HUMOR LIGT OP STRAAT
“De vaart in de Stripheldenbuurt in Almere-buiten
loopt langzaam leeg.”
Een gulle lach ontsnapte me toen ik door kreeg dat dit krantenbericht
van hedenochtend geen zetfout bevatte. Elke stad heeft een zeeheldenbuurt,
maar een newtown als Almere kan die historische
ballast achter zich laten. Die biedt ruimte aan striphelden. Ook een filmsterrenbuurt
kan er trouwens worden gevonden. Heel eigentijds.
In de buurt waar ik opgroeide liep ik door straten die de namen droegen
van gewezen Enschedese bestuurders: de wethouder Beversstraat en de wethouder
Elhorststraat kruisen er de burg. Jacobsstraat. Over geen van hen heb
ik ooit informatie nagetrokken, maar van jongsaf hebben ze het besef gebeiteld
dat burgemeester en wethouders gezaghebbende figuren waren. Straatnaamgeving
was immers voorbehouden aan mensen van naam en faam: Oranjes, staatslieden,
17e eeuwse schilders… En zeehelden dus.
Afgezien van het feit dat men sinds de 70’er jaren ook aan Boterbloem
10 of Bereklauw 7 woonachtig kan zijn, worden straatnamen uit het contemporaine
openbaar bestuur hooguit nog ontleend aan parlementaire figuren. De Joop
den Uylstraat bijvoorbeeld. In Groningen vindt men die echter naast de
Aldo Morostraat en het Salvador Allendeplein. Naast de erkenning van Europeanisering
en globalisering die daaruit spreekt, mankeert het simpelweg aan voldoende
serieuze opties uit eigen land. De behoefte daaraan droogt ook uit nu
de Nederlandse bevolking in toenemende mate populisten over zich afroept.
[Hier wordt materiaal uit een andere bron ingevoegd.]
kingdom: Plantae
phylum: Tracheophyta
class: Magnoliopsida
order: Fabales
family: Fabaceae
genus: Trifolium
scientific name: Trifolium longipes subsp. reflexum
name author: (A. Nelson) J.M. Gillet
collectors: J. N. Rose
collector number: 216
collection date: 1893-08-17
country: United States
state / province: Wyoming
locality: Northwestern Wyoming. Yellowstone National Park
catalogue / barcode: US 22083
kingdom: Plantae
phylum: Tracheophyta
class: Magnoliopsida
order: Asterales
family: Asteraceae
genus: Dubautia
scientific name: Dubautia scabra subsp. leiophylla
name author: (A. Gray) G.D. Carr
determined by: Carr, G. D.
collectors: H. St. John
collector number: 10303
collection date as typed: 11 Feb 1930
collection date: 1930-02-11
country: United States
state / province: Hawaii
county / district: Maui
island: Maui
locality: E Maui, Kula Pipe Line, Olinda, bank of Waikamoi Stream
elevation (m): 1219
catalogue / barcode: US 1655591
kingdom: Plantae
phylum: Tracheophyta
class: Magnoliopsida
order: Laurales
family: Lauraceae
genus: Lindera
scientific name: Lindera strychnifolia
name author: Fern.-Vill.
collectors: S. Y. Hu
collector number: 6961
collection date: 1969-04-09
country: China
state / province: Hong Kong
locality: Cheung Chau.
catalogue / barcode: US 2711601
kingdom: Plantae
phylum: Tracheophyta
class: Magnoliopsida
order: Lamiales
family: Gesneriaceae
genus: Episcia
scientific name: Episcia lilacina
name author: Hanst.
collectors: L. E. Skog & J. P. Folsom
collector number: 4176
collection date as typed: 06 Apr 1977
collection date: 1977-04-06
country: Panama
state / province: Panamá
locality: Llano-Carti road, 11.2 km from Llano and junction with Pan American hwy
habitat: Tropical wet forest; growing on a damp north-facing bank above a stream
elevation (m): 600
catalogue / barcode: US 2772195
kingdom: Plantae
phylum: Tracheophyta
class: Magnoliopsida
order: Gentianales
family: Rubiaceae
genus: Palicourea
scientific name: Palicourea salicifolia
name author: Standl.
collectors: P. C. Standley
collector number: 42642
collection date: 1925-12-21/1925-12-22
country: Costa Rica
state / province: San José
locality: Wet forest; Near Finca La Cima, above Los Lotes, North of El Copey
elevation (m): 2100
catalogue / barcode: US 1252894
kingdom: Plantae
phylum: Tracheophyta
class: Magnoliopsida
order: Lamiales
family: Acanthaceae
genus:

Feitelijk verdient het volk het om te wonen aan de Verdonkweg of de Lousewieslaan,
nu Balkenende iii zich laat gedogen door de LPF van Gerard van As en de
‘Groep-Van Oudenallen’. Dat kan echter degenen die wel bij
zinnen blijven en dit land nog niet willen ontvluchten niet worden aangedaan.
Uit oogpunt van evenwicht doen striphelden en schertsfiguren het geheel
meer recht.
Welkom dus, aan de Suske en Wiskeallee en het Pietje Paardelulpad.